My worst memory of being mixed-race was in high school (secondary school) when I was trying to join after school clubs. I signed up for Filipino Club and was welcomed with open arms. When I tried to sign up for West Indian Club, a few girls asked me about being Jamaican, and then concluded that I ‘wasn’t Black enough’ to join the club. This was particularly hard for me because my Father raised us with more British culture than Jamaican culture, so I already felt quite disconnected to being Jamaican. Looking back, this interaction changed my relationship with the Black community. Until recently, I felt more comfortable in Filipino spaces and out of place in Black spaces because I wasn’t sure if they would accept me for being half Filipino. I was afraid that my pride in being half Filipino and identifying as half Asian would make Black people think I wasn’t proud of being Black. In recent years, I’ve come to a place where I am unapologetically proud of who and what I am.

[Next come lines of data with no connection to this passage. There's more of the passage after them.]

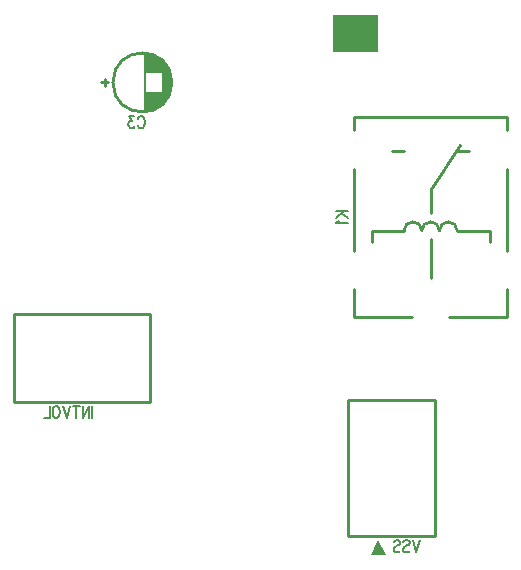
<source format=gbo>
G04 DipTrace 3.2.0.1*
G04 Speed-SensitiveWiperSwitchReplacement-Rev03(NoUnmaskedTraces)-BottomSilk.gbo*
%MOIN*%
G04 #@! TF.FileFunction,Legend,Bot*
G04 #@! TF.Part,Single*
%ADD10C,0.009843*%
%ADD96C,0.006176*%
%FSLAX26Y26*%
G04*
G70*
G90*
G75*
G01*
G04 BotSilk*
%LPD*%
X587795Y1600000D2*
D10*
G02X587795Y1600000I-98421J0D01*
G01*
X363386Y1611811D2*
Y1588189D1*
X351575Y1600000D2*
X375197D1*
X513780Y535431D2*
X61017D1*
Y826774D1*
X513780D1*
Y535431D1*
X1705906Y1442720D2*
Y1486024D1*
X1194094D1*
Y1442720D1*
X1253157Y1066780D2*
Y1106067D1*
X1361406D1*
X1646843Y1066780D2*
Y1106067D1*
X1538594D1*
X1450000Y948650D2*
Y1076618D1*
Y1165165D2*
Y1243941D1*
X1548421Y1391520D1*
X1577953Y1371843D2*
X1538594D1*
X1322047D2*
X1361406D1*
X1538594Y1106067D2*
G03X1479531Y1106067I-29531J51D01*
G01*
G03X1420469Y1106067I-29531J51D01*
G01*
G03X1361406Y1106067I-29531J51D01*
G01*
X1513004Y816732D2*
X1705906D1*
Y911236D1*
X1386996Y816732D2*
X1194094D1*
Y911236D1*
X1705906Y1037197D2*
Y1312811D1*
X1194094Y1037197D2*
Y1312811D1*
X1175000Y87795D2*
X1466339D1*
Y540551D1*
X1175000D1*
Y87795D1*
G36*
X1250000Y25000D2*
X1275000Y75000D1*
X1300000Y25000D1*
X1250000D1*
G37*
G36*
X1125000Y1825000D2*
X1275000D1*
Y1700000D1*
X1125000D1*
Y1825000D1*
G37*
G36*
X493751Y1600000D2*
Y1700000D1*
X543751Y1681251D1*
X575000Y1643751D1*
X587500Y1600000D1*
X556251D1*
Y1631249D1*
X500000D1*
Y1600000D1*
X493751D1*
G37*
G36*
D2*
Y1500000D1*
X543751Y1518751D1*
X575000Y1556249D1*
X587500Y1600000D1*
X556251D1*
Y1568751D1*
X500000D1*
Y1600000D1*
X493751D1*
G37*
X473865Y1478461D2*
D96*
X475386Y1482264D1*
X478464Y1486111D1*
X481506Y1488012D1*
X487625D1*
X490702Y1486111D1*
X493744Y1482264D1*
X495301Y1478461D1*
X496822Y1472713D1*
Y1463118D1*
X495301Y1457415D1*
X493744Y1453568D1*
X490702Y1449765D1*
X487625Y1447820D1*
X481506D1*
X478464Y1449765D1*
X475386Y1453568D1*
X473865Y1457415D1*
X460907Y1487968D2*
X444105D1*
X453266Y1472669D1*
X448668D1*
X445626Y1470768D1*
X444105Y1468866D1*
X442548Y1463118D1*
Y1459316D1*
X444105Y1453568D1*
X447147Y1449721D1*
X451745Y1447820D1*
X456344D1*
X460907Y1449721D1*
X462428Y1451667D1*
X463984Y1455469D1*
X321122Y521424D2*
Y481232D1*
X289805Y521424D2*
Y481232D1*
X311241Y521424D1*
Y481232D1*
X269206Y521424D2*
Y481232D1*
X279924Y521424D2*
X258489D1*
X248607D2*
X236369Y481232D1*
X224130Y521424D1*
X205052D2*
X208129Y519523D1*
X211171Y515676D1*
X212728Y511873D1*
X214249Y506125D1*
Y496530D1*
X212728Y490827D1*
X211171Y486980D1*
X208129Y483177D1*
X205052Y481232D1*
X198932D1*
X195890Y483177D1*
X192813Y486980D1*
X191292Y490827D1*
X189771Y496530D1*
Y506125D1*
X191292Y511873D1*
X192813Y515676D1*
X195890Y519523D1*
X198932Y521424D1*
X205052D1*
X179890D2*
Y481232D1*
X161531D1*
X1135516Y1170874D2*
X1175708D1*
X1135516Y1149439D2*
X1162311Y1170874D1*
X1152716Y1163234D2*
X1175708Y1149439D1*
X1143210Y1139558D2*
X1141264Y1136480D1*
X1135560Y1131882D1*
X1175708D1*
X1414225Y74228D2*
X1401986Y34036D1*
X1389747Y74228D1*
X1358430Y68480D2*
X1361472Y72327D1*
X1366071Y74228D1*
X1372190D1*
X1376789Y72327D1*
X1379866Y68480D1*
Y64678D1*
X1378310Y60831D1*
X1376789Y58930D1*
X1373747Y57028D1*
X1364550Y53182D1*
X1361472Y51280D1*
X1359951Y49335D1*
X1358430Y45532D1*
Y39784D1*
X1361472Y35982D1*
X1366071Y34036D1*
X1372190D1*
X1376789Y35982D1*
X1379866Y39784D1*
X1327114Y68480D2*
X1330156Y72327D1*
X1334754Y74228D1*
X1340873D1*
X1345472Y72327D1*
X1348549Y68480D1*
Y64678D1*
X1346993Y60831D1*
X1345472Y58930D1*
X1342430Y57028D1*
X1333233Y53182D1*
X1330156Y51280D1*
X1328635Y49335D1*
X1327114Y45532D1*
Y39784D1*
X1330156Y35982D1*
X1334754Y34036D1*
X1340873D1*
X1345472Y35982D1*
X1348549Y39784D1*
M02*

</source>
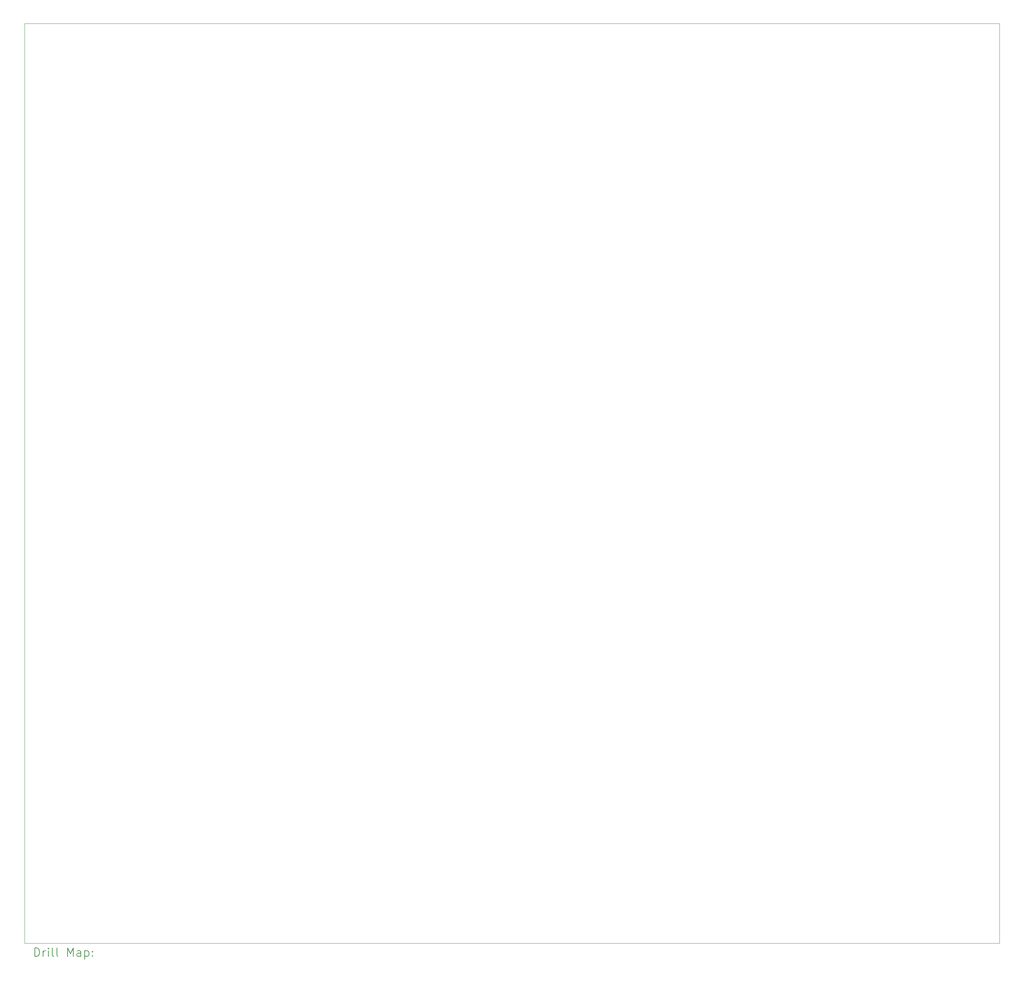
<source format=gbr>
%TF.GenerationSoftware,KiCad,Pcbnew,7.0.1*%
%TF.CreationDate,2023-10-13T00:12:28+03:00*%
%TF.ProjectId,turbo_86m_extender_board,74757262-6f5f-4383-966d-5f657874656e,rev?*%
%TF.SameCoordinates,Original*%
%TF.FileFunction,Drillmap*%
%TF.FilePolarity,Positive*%
%FSLAX45Y45*%
G04 Gerber Fmt 4.5, Leading zero omitted, Abs format (unit mm)*
G04 Created by KiCad (PCBNEW 7.0.1) date 2023-10-13 00:12:28*
%MOMM*%
%LPD*%
G01*
G04 APERTURE LIST*
%ADD10C,0.100000*%
%ADD11C,0.200000*%
G04 APERTURE END LIST*
D10*
X0Y0D02*
X23200000Y0D01*
X23200000Y-21900000D01*
X0Y-21900000D01*
X0Y0D01*
D11*
X242619Y-22217524D02*
X242619Y-22017524D01*
X242619Y-22017524D02*
X290238Y-22017524D01*
X290238Y-22017524D02*
X318810Y-22027048D01*
X318810Y-22027048D02*
X337857Y-22046095D01*
X337857Y-22046095D02*
X347381Y-22065143D01*
X347381Y-22065143D02*
X356905Y-22103238D01*
X356905Y-22103238D02*
X356905Y-22131810D01*
X356905Y-22131810D02*
X347381Y-22169905D01*
X347381Y-22169905D02*
X337857Y-22188952D01*
X337857Y-22188952D02*
X318810Y-22208000D01*
X318810Y-22208000D02*
X290238Y-22217524D01*
X290238Y-22217524D02*
X242619Y-22217524D01*
X442619Y-22217524D02*
X442619Y-22084190D01*
X442619Y-22122286D02*
X452143Y-22103238D01*
X452143Y-22103238D02*
X461667Y-22093714D01*
X461667Y-22093714D02*
X480714Y-22084190D01*
X480714Y-22084190D02*
X499762Y-22084190D01*
X566429Y-22217524D02*
X566429Y-22084190D01*
X566429Y-22017524D02*
X556905Y-22027048D01*
X556905Y-22027048D02*
X566429Y-22036571D01*
X566429Y-22036571D02*
X575952Y-22027048D01*
X575952Y-22027048D02*
X566429Y-22017524D01*
X566429Y-22017524D02*
X566429Y-22036571D01*
X690238Y-22217524D02*
X671190Y-22208000D01*
X671190Y-22208000D02*
X661667Y-22188952D01*
X661667Y-22188952D02*
X661667Y-22017524D01*
X795000Y-22217524D02*
X775952Y-22208000D01*
X775952Y-22208000D02*
X766428Y-22188952D01*
X766428Y-22188952D02*
X766428Y-22017524D01*
X1023571Y-22217524D02*
X1023571Y-22017524D01*
X1023571Y-22017524D02*
X1090238Y-22160381D01*
X1090238Y-22160381D02*
X1156905Y-22017524D01*
X1156905Y-22017524D02*
X1156905Y-22217524D01*
X1337857Y-22217524D02*
X1337857Y-22112762D01*
X1337857Y-22112762D02*
X1328333Y-22093714D01*
X1328333Y-22093714D02*
X1309286Y-22084190D01*
X1309286Y-22084190D02*
X1271190Y-22084190D01*
X1271190Y-22084190D02*
X1252143Y-22093714D01*
X1337857Y-22208000D02*
X1318810Y-22217524D01*
X1318810Y-22217524D02*
X1271190Y-22217524D01*
X1271190Y-22217524D02*
X1252143Y-22208000D01*
X1252143Y-22208000D02*
X1242619Y-22188952D01*
X1242619Y-22188952D02*
X1242619Y-22169905D01*
X1242619Y-22169905D02*
X1252143Y-22150857D01*
X1252143Y-22150857D02*
X1271190Y-22141333D01*
X1271190Y-22141333D02*
X1318810Y-22141333D01*
X1318810Y-22141333D02*
X1337857Y-22131810D01*
X1433095Y-22084190D02*
X1433095Y-22284190D01*
X1433095Y-22093714D02*
X1452143Y-22084190D01*
X1452143Y-22084190D02*
X1490238Y-22084190D01*
X1490238Y-22084190D02*
X1509286Y-22093714D01*
X1509286Y-22093714D02*
X1518809Y-22103238D01*
X1518809Y-22103238D02*
X1528333Y-22122286D01*
X1528333Y-22122286D02*
X1528333Y-22179429D01*
X1528333Y-22179429D02*
X1518809Y-22198476D01*
X1518809Y-22198476D02*
X1509286Y-22208000D01*
X1509286Y-22208000D02*
X1490238Y-22217524D01*
X1490238Y-22217524D02*
X1452143Y-22217524D01*
X1452143Y-22217524D02*
X1433095Y-22208000D01*
X1614048Y-22198476D02*
X1623571Y-22208000D01*
X1623571Y-22208000D02*
X1614048Y-22217524D01*
X1614048Y-22217524D02*
X1604524Y-22208000D01*
X1604524Y-22208000D02*
X1614048Y-22198476D01*
X1614048Y-22198476D02*
X1614048Y-22217524D01*
X1614048Y-22093714D02*
X1623571Y-22103238D01*
X1623571Y-22103238D02*
X1614048Y-22112762D01*
X1614048Y-22112762D02*
X1604524Y-22103238D01*
X1604524Y-22103238D02*
X1614048Y-22093714D01*
X1614048Y-22093714D02*
X1614048Y-22112762D01*
M02*

</source>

Filipino food is my absolute favorite and no one cooks like my Mom. I grew up around a Filipino community so I grew up very exposed to our culture through food, parties, traditions, language, and boy do we love karaoke. In high school I was a part of the Filipino Club at school and participated in International Nights where we would bring in food and take part in traditional dances such as the tinikling. I connect with my Dad’s culture by visiting London as often as I could and now I live here! I don’t feel as connected to my Jamaican side as my cousins in London are but I love spending time with my Grandmother who has lived in London for over 60 years but sounds like she’s never left Jamaica. What I know of Jamaican culture has been limited but I do love the food and music. I am fortunate enough to still have family in London and in the Philippines so growing up, we typically went to London every 2 years and Manilla every 4 years. I recently moved to London and have been enjoying hanging out with my Father’s childhood friends and hearing stories about their adventures when they were younger.
I’ve always loved being mixed-race and I don’t think that will ever change. I love being Black and I love being Filipino. I love being BlAsian. I love being Blackapino. I love being Hapa. I love being different and I also love when I meet other people with my mix. I know not every mixed person has had my experience of being comfortable being mixed so I am even more grateful for how my parents raised me to ensure I always loved myself and my mixed-races.
I’m happy with the mistakes and triumphs that shaped me to be this human who I am and I would not change any of that. However, in the vein of being mixed, I do wish I looked more like my mix (think: Tiger Woods) so if I had to be honest, I would want to look more Filipino/ more mixed - without sacrificing any of my Blackness if that was possible. And if we’re wishing for things, I’d also want to be able to teleport and talk to animals.